Anyone who has piloted a drone knows that wide open spaces are your friend, so the idea of an indoor drone might seem like a questionable idea. But there is method in the madness for the team at Eighty Nine Robots, a company formed by a group of students from Northwestern University. Their Rook drone is intended to allow users to remotely do a sweep of the interior of their homes from anywhere in the world via a Wi-Fi connection and an iOS or Android device.

Once the Rook is connected to the user's home Wi-Fi, it can be remotely controlled via smartphone and used as an indoor flying security camera, giving users the ability to monitor and investigate any activity that seems to be out of the ordinary. The Rook can also be used to regularly monitor pets or baby sitters or to see if a stove or iron has been turned off or a garage is closed.

The Rook connects to the Internet via a home Wi-Fi connection
The Rook connects to the Internet via a home Wi-Fi connection

Battery life, however, is a very slight five minutes, but the company says that should be plenty of time for users to propel the drone through most homes at least once throughout the day. An automated charging dock will also fully recharge the Rook within an hour.

A recently launched Indiegogo campaign allows early backers to purchase a Rook for US$99, which is a reduction of over half of the expected regular retail price of $200 to $250.00 and considerably less than the price of more expensive drones designed for outdoor use. The price of the Rook includes soft blade guards to reduce the risk of damage that might occur if the drone runs into items in the home. The company expects to begin shipping the Rook in December 2016 if all goes as planned.

While the Rook may be the first drone designed specifically for in-door use, it joins small drones like the world's tiniest camera drone and the Axis VIDIUS whose small sizes mean you're more likely to find them flying inside than out.

Source: Eighty Nine Robots

6 comments
Daishi
I was talking about something like this earlier today. For all the same reasons I should be able to go to the website of a museum and pay to lease a telepresence robot to drive around and look around the place remotely it would be cool to have a program where you can do similar things with programmed drones that operate within a perimeter. Once drones are smarter you could equip them with some obstacle avoidance but also an external buckyball structure that allows you to collide into other drones or objects without destroying the thing. Maybe you could buzz around a national park for a couple minutes in FPV before disconnecting and having it auto-return to base. FPV RC cars that are controlled over the internet would be a fun alternative to a software racing game as well. I actually thought about putting an Arduino controller RC car on a track in my basement and allowing it to be controlled remotely from the Internet but doing this is simple enough that I'm surprised I haven't seen a anyone else doing it on a slightly larger scale allowing people to queue up and race each other.
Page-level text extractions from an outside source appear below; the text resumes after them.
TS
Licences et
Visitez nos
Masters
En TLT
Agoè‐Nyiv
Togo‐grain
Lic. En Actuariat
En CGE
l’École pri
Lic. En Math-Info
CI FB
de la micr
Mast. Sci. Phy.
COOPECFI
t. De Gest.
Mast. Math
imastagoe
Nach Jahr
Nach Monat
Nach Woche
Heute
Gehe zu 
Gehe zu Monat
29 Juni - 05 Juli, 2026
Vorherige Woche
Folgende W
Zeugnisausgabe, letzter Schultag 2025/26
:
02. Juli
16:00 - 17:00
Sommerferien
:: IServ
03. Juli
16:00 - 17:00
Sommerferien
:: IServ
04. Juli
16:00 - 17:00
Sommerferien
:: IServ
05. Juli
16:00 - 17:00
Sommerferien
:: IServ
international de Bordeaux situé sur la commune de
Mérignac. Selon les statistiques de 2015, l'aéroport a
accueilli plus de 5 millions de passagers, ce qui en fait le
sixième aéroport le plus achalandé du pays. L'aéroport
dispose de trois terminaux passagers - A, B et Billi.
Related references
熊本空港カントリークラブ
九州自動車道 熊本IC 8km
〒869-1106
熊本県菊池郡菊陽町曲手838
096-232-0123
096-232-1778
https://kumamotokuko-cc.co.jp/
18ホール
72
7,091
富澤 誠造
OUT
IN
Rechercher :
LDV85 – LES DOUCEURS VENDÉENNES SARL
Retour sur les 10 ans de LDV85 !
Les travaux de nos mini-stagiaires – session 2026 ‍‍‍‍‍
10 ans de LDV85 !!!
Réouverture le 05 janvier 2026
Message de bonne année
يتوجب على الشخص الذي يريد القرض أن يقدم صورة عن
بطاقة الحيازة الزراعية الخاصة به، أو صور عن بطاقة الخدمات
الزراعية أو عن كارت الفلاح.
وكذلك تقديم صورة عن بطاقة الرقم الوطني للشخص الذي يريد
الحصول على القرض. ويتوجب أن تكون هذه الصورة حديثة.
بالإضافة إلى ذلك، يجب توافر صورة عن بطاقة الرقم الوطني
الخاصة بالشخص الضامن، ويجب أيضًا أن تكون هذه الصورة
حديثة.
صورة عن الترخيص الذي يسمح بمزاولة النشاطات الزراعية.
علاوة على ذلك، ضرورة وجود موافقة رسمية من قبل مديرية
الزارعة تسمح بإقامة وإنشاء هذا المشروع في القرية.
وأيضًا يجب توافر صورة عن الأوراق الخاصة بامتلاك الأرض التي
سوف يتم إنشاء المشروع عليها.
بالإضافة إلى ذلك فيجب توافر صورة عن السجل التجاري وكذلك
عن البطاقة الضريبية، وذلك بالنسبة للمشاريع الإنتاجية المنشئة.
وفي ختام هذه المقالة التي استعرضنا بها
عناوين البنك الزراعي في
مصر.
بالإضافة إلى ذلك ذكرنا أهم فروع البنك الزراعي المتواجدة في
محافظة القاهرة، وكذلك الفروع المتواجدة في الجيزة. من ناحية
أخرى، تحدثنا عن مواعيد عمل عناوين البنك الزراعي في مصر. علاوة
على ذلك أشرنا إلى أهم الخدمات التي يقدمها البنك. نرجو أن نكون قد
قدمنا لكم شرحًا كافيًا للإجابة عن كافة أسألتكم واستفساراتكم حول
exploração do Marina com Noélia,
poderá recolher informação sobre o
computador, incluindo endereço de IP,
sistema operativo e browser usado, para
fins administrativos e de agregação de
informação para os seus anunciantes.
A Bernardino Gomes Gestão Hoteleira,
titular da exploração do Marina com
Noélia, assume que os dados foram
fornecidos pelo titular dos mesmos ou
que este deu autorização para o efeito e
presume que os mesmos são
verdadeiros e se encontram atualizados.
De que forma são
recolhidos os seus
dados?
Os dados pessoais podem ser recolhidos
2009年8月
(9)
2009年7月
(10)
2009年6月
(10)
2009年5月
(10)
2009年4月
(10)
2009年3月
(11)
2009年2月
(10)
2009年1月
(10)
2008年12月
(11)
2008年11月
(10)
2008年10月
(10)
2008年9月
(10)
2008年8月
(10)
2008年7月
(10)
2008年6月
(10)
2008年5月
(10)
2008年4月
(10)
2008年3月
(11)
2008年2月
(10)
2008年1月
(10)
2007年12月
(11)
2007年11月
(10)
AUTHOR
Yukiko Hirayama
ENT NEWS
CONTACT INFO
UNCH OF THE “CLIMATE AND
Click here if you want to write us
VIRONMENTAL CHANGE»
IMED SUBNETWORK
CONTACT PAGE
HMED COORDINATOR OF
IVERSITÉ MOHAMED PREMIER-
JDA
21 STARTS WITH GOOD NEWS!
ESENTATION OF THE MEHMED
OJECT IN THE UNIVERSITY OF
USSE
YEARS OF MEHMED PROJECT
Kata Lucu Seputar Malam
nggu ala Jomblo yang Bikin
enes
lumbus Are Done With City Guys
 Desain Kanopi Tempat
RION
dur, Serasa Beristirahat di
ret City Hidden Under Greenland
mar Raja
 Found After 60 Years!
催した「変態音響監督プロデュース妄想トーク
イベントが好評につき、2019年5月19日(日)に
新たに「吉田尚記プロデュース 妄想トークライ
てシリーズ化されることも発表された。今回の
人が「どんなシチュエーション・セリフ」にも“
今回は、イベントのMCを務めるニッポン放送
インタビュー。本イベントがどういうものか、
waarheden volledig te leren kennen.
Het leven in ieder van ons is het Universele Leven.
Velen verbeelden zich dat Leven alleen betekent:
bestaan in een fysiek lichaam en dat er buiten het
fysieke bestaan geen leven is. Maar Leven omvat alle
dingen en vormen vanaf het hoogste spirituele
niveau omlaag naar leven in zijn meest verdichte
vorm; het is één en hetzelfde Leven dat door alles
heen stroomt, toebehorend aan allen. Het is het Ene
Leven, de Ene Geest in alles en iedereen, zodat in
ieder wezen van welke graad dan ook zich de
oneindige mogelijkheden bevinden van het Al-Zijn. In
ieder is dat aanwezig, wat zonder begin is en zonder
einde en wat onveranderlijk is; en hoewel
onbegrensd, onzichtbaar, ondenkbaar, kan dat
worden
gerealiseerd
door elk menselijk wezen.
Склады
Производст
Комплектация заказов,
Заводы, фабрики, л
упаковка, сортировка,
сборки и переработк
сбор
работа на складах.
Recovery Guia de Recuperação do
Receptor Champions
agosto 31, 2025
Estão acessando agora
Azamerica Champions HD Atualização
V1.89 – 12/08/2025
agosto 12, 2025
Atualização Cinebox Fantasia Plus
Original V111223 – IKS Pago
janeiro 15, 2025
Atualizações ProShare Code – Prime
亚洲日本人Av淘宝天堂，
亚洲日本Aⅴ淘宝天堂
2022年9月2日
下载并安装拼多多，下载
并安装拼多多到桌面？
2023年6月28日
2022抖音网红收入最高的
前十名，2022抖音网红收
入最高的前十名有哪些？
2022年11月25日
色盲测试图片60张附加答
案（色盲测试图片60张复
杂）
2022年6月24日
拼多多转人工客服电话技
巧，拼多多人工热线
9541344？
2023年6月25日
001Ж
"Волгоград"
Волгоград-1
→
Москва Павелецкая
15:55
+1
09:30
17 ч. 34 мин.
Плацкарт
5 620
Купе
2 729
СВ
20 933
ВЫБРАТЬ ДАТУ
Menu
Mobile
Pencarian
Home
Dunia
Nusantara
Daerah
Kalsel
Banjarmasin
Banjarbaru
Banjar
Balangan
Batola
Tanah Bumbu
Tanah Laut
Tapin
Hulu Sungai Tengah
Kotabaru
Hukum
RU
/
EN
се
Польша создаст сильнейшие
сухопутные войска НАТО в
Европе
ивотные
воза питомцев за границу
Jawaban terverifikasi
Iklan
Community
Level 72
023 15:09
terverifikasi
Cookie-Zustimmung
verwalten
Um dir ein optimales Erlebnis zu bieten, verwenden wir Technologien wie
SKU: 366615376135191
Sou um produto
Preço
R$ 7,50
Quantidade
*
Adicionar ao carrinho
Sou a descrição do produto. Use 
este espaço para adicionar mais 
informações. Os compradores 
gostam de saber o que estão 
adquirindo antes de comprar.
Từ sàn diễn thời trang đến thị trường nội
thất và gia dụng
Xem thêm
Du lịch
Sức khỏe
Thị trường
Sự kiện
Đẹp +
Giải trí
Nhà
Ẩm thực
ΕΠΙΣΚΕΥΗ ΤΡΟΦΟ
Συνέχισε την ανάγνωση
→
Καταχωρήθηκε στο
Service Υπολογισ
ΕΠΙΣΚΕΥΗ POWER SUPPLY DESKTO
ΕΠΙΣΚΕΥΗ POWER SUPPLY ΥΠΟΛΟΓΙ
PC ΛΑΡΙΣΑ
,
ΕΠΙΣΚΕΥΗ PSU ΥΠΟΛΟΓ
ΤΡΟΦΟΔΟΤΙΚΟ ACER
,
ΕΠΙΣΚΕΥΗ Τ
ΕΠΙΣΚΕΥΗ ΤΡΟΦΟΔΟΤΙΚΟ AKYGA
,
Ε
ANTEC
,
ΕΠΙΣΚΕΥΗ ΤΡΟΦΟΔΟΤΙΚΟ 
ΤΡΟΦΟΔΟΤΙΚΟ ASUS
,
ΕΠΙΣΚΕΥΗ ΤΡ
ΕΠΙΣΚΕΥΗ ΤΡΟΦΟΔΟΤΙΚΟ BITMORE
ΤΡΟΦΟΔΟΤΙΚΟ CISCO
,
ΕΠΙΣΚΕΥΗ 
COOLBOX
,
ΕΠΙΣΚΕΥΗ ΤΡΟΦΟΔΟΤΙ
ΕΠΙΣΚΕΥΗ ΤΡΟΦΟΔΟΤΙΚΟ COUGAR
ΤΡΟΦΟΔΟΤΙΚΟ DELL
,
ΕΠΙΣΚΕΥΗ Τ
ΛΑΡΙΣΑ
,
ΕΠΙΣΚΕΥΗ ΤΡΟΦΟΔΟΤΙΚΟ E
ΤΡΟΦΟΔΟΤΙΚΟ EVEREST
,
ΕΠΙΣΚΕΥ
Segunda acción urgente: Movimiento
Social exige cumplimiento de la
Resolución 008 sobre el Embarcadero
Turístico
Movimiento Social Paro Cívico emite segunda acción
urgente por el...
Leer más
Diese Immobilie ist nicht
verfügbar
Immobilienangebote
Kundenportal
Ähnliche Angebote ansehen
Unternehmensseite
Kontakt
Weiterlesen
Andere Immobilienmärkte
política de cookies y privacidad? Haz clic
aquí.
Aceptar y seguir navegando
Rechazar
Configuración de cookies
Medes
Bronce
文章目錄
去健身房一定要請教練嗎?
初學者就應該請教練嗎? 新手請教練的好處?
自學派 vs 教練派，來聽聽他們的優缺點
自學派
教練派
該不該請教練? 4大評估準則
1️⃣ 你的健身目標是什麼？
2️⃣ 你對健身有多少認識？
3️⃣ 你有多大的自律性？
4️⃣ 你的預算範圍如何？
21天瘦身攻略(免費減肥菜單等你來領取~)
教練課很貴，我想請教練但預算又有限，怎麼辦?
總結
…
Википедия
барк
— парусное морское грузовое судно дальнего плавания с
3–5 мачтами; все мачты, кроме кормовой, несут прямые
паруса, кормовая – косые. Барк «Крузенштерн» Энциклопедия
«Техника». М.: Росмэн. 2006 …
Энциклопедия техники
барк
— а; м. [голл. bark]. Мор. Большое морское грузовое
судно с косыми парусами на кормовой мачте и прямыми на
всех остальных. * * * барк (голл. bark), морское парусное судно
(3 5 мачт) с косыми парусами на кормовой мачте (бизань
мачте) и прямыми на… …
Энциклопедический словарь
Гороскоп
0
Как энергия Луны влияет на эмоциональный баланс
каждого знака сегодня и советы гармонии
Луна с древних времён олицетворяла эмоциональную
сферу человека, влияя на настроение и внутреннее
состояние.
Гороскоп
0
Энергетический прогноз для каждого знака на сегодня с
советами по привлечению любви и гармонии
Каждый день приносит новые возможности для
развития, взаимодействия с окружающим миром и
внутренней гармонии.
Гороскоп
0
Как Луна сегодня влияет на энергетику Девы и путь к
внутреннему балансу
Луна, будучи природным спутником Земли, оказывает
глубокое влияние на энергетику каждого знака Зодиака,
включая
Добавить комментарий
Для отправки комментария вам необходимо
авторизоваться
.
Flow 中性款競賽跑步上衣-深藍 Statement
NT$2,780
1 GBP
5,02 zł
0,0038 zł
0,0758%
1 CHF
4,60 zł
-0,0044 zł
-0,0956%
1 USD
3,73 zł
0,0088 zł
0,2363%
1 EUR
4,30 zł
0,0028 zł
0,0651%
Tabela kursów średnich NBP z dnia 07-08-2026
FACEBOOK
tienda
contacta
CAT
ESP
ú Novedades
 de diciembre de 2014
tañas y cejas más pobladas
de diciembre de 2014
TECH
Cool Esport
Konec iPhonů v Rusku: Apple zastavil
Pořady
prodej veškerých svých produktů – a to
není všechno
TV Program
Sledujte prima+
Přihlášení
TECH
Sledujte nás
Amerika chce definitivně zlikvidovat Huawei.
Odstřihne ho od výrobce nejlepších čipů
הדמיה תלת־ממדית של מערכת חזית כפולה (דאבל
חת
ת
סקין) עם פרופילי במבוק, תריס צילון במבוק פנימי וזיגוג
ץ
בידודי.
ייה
Maybe twitch races RC cars would be fun. Maybe it will be here in a couple more years but I would expect a company to do it as a promotion temporarily if nothing else.
Rustgecko
If the drone was programmed to do a specific route it will not work. It hard enough to control and fly a drone well on the outside, but the slight delay caused by the Internet and distance will make this idea impractical.
Steve_in_NJ
Without infra-red(IR)obstacle avoidance, and altitude hold via ultrasound (like a few similarly-priced quads out there) in my opinion this thing is doomed to disapoint. Tiny quads take practice to keep flying where the pilot wants even when he's looking right at it, but via FPV and a with fair amount of lag due to the wifi and remote video connection, it'll end up upside-down under the couch in no time. I hope to be proved wrong, but...
PlanetPapi
I'm not too sure if this is a good idea. A lot of things can go wrong remotely especially within a confined space. I agree with Steve_in_NJ. You need to be really good at it even in outdoors. The article didn't make it clear on how it is going to be recharged automatically. Like a roomba, that docks to the charging station? The idea is too ambitious I think unless the team comes up with some magic to achieve all this.
Douglas Bennett Rogers
Almost fly-by-phone but can't fly point-to-point.
Daniel Harbin
I agree with Dash, Rust and Steve in that the drone is most likely too accident prone when flown remotely. However, with object avoidance systems and computer control with human remote backup (for unforeseen circumstances) this could work.